I'm thinking of applying for an ESRC Postdoc (not a pre-planned project), and have narrowed it down to 3 people as potential mentors - I think! One is an amazing professor at a great Uni who does exactly what I want to do, the other is a very good senior lecturer at a Russell Group but not as directly related to what I do, the final one is at a pretty poor university but is a senior member of staff and again almost exactly on topic.
The question is who I go for. I don't know the procedure exactly, but should I apply for the amazing professor then work my way down? If I get rejected by the ESRC with one, can I apply with another?
Your choice of adjectives suggests you'd really like to work with the first one!
Ignoring their universities, how are their respective departments viewed in your field? What are the publication records like for each of the potential supervisors? What's the current funding status of their work? I think funding tends to beget funding. I reckon if your potential supervisor has just been awarded a programme grant, your own application may be more successful than if s/he is approaching the end of a project grant and hasn't lined up the next thing, for example.
I was going to say the same thing, you kind of answered your own question in your post! Sounds like you would really prefer the first one... is it that you think you are more likely to have a succesful application with one of the 'lesser' options? If that makes sense... In other words, going for what you think you can get, rather than what you actually want? There is a famous quotation about that, can't remember it now, but it basically says - go for what you really want!
Having recently gone through the ESRC post doc route I advise you to pick the mentor who has a good reputation - as your application is partly judged on that plus the degree of 'fit' between your work and their experience.
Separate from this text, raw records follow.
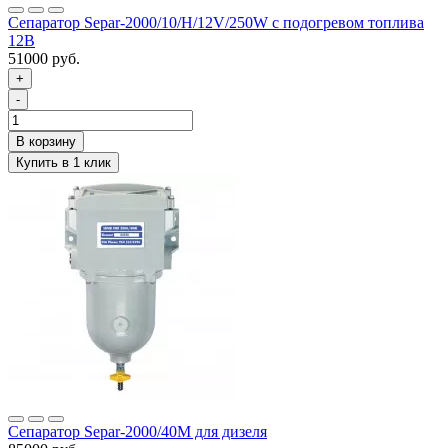
Сепаратор Separ-2000/10/H/12V/250W с подогревом топлива
12В
51000 руб.
+
-
Сепаратор Separ-2000/40М для дизеля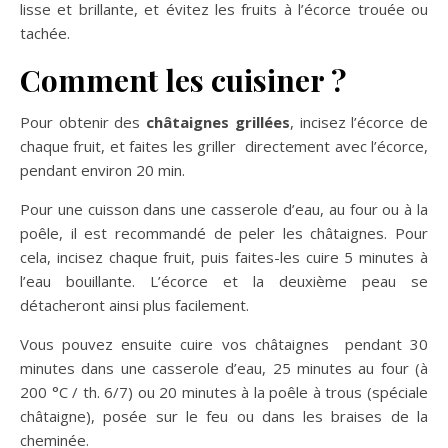
lisse et brillante, et évitez les fruits à l’écorce trouée ou
tachée.
Comment les cuisiner ?
Pour obtenir des
châtaignes grillées
, incisez l’écorce de
chaque fruit, et faites les griller directement avec l’écorce,
pendant environ 20 min.
Pour une cuisson dans une casserole d’eau, au four ou à la
poêle, il est recommandé de peler les châtaignes. Pour
cela, incisez chaque fruit, puis faites-les cuire 5 minutes à
l’eau bouillante. L’écorce et la deuxième peau se
détacheront ainsi plus facilement.
Vous pouvez ensuite cuire vos châtaignes pendant 30
minutes dans une casserole d’eau, 25 minutes au four (à
200 °C / th. 6/7) ou 20 minutes à la poêle à trous (spéciale
châtaigne), posée sur le feu ou dans les braises de la
cheminée.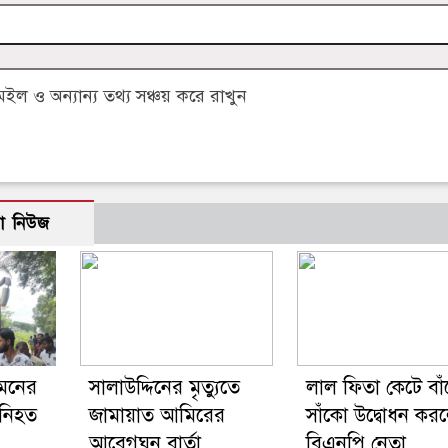
 ও অন্যান্য তথ্য সঞ্চয় করে রাখুন
ো নিউজ
িমনের
সালাউদ্দিনের মৃত্যুতে
লাল ফিতা কেটে বা
 নিহত
জামায়াত আমিরের
সাঁকো উদ্বোধন কর
আবেগঘন বার্তা
বিএনপি নেতা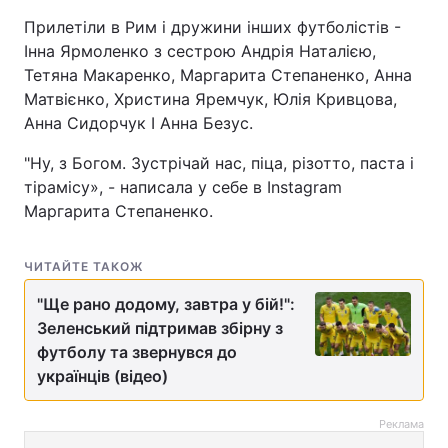
Прилетіли в Рим і дружини інших футболістів -
Інна Ярмоленко з сестрою Андрія Наталією,
Тетяна Макаренко, Маргарита Степаненко, Анна
Матвієнко, Христина Яремчук, Юлія Кривцова,
Анна Сидорчук І Анна Безус.
"Ну, з Богом. Зустрічай нас, піца, різотто, паста і
тірамісу», - написала у себе в Instagram
Маргарита Степаненко.
ЧИТАЙТЕ ТАКОЖ
"Ще рано додому, завтра у бій!":
Зеленський підтримав збірну з
футболу та звернувся до
українців (відео)
Реклама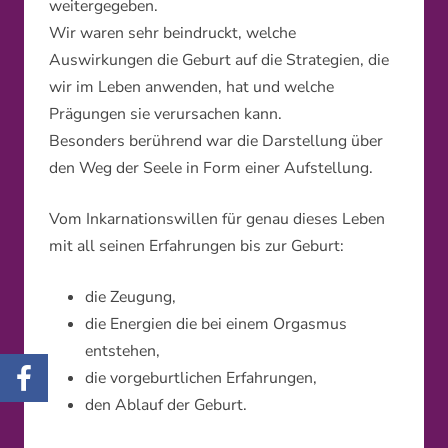
weitergegeben.
Wir waren sehr beindruckt, welche
Auswirkungen die Geburt auf die Strategien, die
wir im Leben anwenden, hat und welche
Prägungen sie verursachen kann.
Besonders berührend war die Darstellung über
den Weg der Seele in Form einer Aufstellung.
Vom Inkarnationswillen für genau dieses Leben
mit all seinen Erfahrungen bis zur Geburt:
die Zeugung,
die Energien die bei einem Orgasmus
entstehen,
die vorgeburtlichen Erfahrungen,
den Ablauf der Geburt.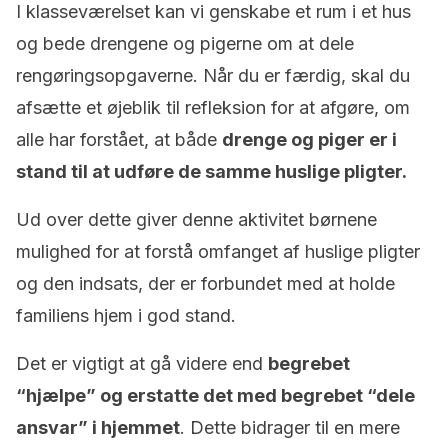
I klasseværelset kan vi genskabe et rum i et hus
og bede drengene og pigerne om at dele
rengøringsopgaverne. Når du er færdig, skal du
afsætte et øjeblik til refleksion for at afgøre, om
alle har forstået, at både
drenge og piger er i
stand til at udføre de samme huslige pligter.
Ud over dette giver denne aktivitet børnene
mulighed for at forstå omfanget af huslige pligter
og den indsats, der er forbundet med at holde
familiens hjem i god stand.
Det er vigtigt at gå videre end
begrebet
“hjælpe” og erstatte det med begrebet “dele
ansvar” i hjemmet
. Dette bidrager til en mere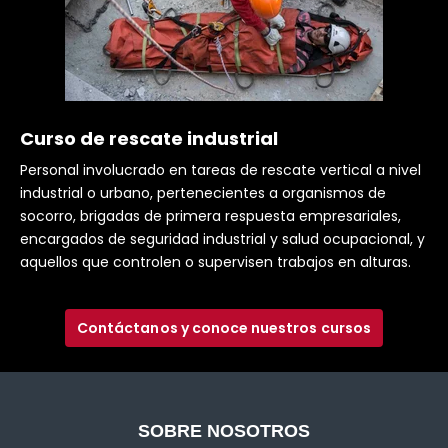
Curso de rescate industrial
Personal involucrado en tareas de rescate vertical a nivel
industrial o urbano, pertenecientes a organismos de
socorro, brigadas de primera respuesta empresariales,
encargados de seguridad industrial y salud ocupacional, y
aquellos que controlen o supervisen trabajos en alturas.
Contáctanos y conoce nuestros cursos
SOBRE NOSOTROS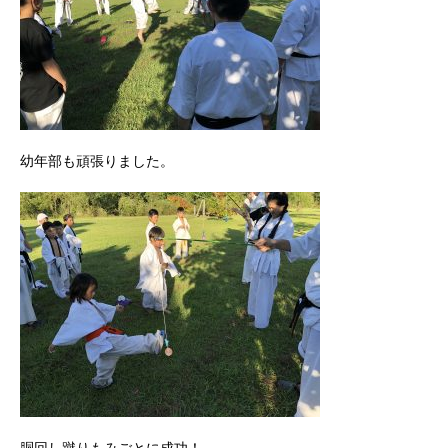
幼年部も頑張りました。
胴回し蹴りもみごとに成功！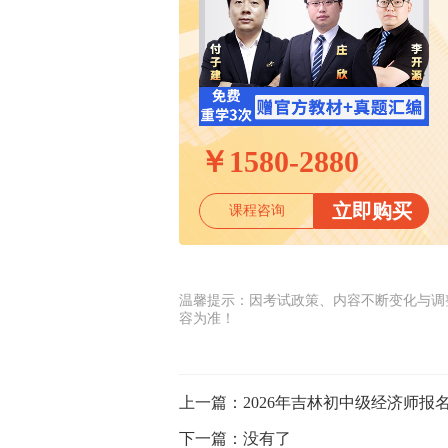
￥
1580-2880
立即购买
课程咨询
温馨提示：因考试政策、内容不断变化与调
容为准！
上一篇：
2026年吉林初中级经济师报
下一篇：
没有了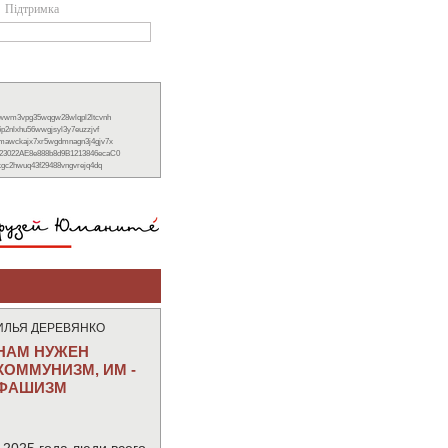
Підтримка
xwwm3vpg35wqgw28wlqpl2ltcvnh
6p2nlxhu56wwgjsyl3y7euzzjvf
nmawckajx7xr5wgdmnagn3j4gjv7x
23022AE8e888b8d9B1213846ecaC0
ckgc2hwuq43f29488vngvrejq4dq
ИЛЬЯ ДЕРЕВЯНКО
НАМ НУЖЕН
КОММУНИЗМ, ИМ -
ФАШИЗМ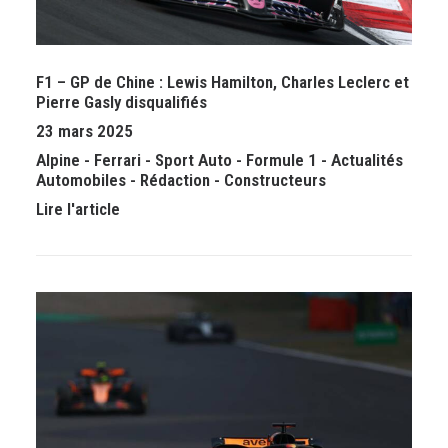
F1 – GP de Chine : Lewis Hamilton, Charles Leclerc et
Pierre Gasly disqualifiés
23 mars 2025
Alpine
-
Ferrari
-
Sport Auto
-
Formule 1
-
Actualités
Automobiles
-
Rédaction
-
Constructeurs
Lire l'article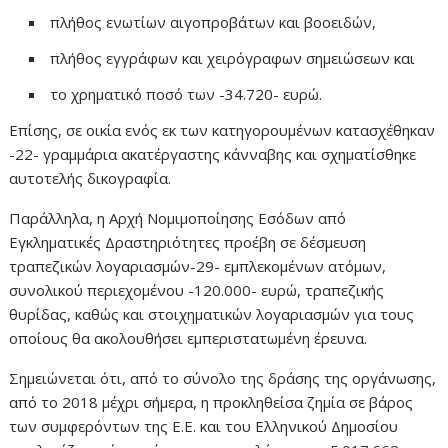
πλήθος ενωτίων αιγοπροβάτων και βοοειδών,
πλήθος εγγράφων και χειρόγραφων σημειώσεων και
το χρηματικό ποσό των -34.720- ευρώ.
Επίσης, σε οικία ενός εκ των κατηγορουμένων κατασχέθηκαν
-22- γραμμάρια ακατέργαστης κάνναβης και σχηματίσθηκε
αυτοτελής δικογραφία.
Παράλληλα, η Αρχή Νομιμοποίησης Εσόδων από
Εγκληματικές Δραστηριότητες προέβη σε δέσμευση
τραπεζικών λογαριασμών-29- εμπλεκομένων ατόμων,
συνολικού περιεχομένου -120.000- ευρώ, τραπεζικής
θυρίδας, καθώς και στοιχηματικών λογαριασμών για τους
οποίους θα ακολουθήσει εμπεριστατωμένη έρευνα.
Σημειώνεται ότι, από το σύνολο της δράσης της οργάνωσης,
από το 2018 μέχρι σήμερα, η προκληθείσα ζημία σε βάρος
των συμφερόντων της Ε.Ε. και του Ελληνικού Δημοσίου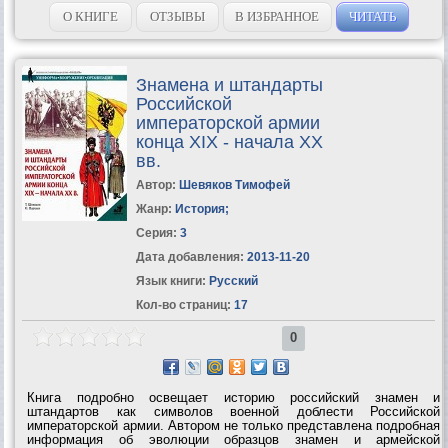
школы. А лысые байкеры, а чокнутые бомжи, а колдунья-воровка
Да и сами курсанты на...
О КНИГЕ
ОТЗЫВЫ
В ИЗБРАННОЕ
ЧИТАТЬ
Знамена и штандарты
Российской
императорской армии
конца XIX - начала XX
вв.
Автор:
Шевяков Тимофей
Жанр:
История
;
Серия:
3
Дата добавления:
2013-11-20
Язык книги:
Русский
Кол-во страниц:
17
0
Книга подробно освещает историю российский знамен и
штандартов как символов военной доблести Российской
императорской армии. Автором не только представлена подробная
информация об эволюции образцов знамен и армейской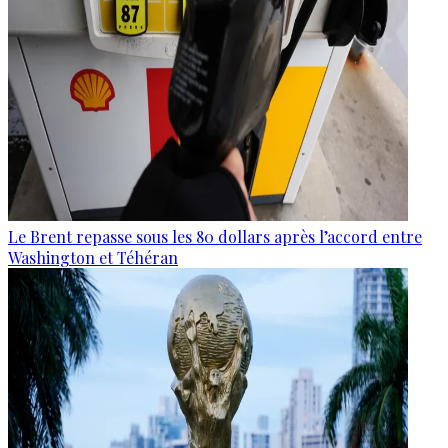
Le Brent repasse sous les 80 dollars après l’accord entre
Washington et Téhéran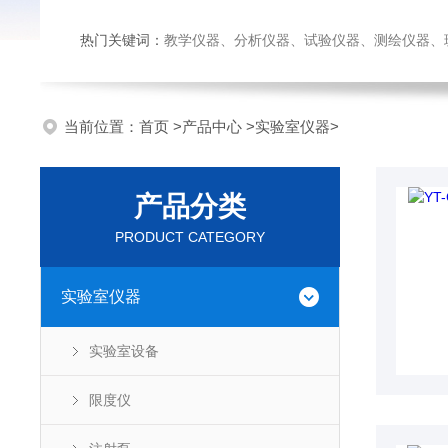
热门关键词：
教学仪器、分析仪器、试验仪器、测绘仪器、玻璃仪
当前位置：
首页
>
产品中心
>
实验室仪器
>
产品分类
PRODUCT CATEGORY
实验室仪器
实验室设备
限度仪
Plus go for the one who will be able to give a bit of time to it as they have to write a good mentors statement and check your application form. Oh and if you get rejected you can only reapply if your application is substantially changed - which I think basically means no!
It is a lengthy process. Writing the actual application form takes time and also chasing everything up such as mentor statements, head of department statements, costings etc. But good practice for real life research I guess.
Definitely worth going for though! Good luck with it!
Although I'm not a postdoc, I second the advice to 'go for what you really want': when looking to change supervisor, I contacted loads of academics, and only got one 'yes' - that was from the one who I thought was way out of my league, but who was my dream supervisor. I'd written to him with a what the hell attitude!
It stands to reason that if your work is right up their street, they'll be more likely to be interested in you.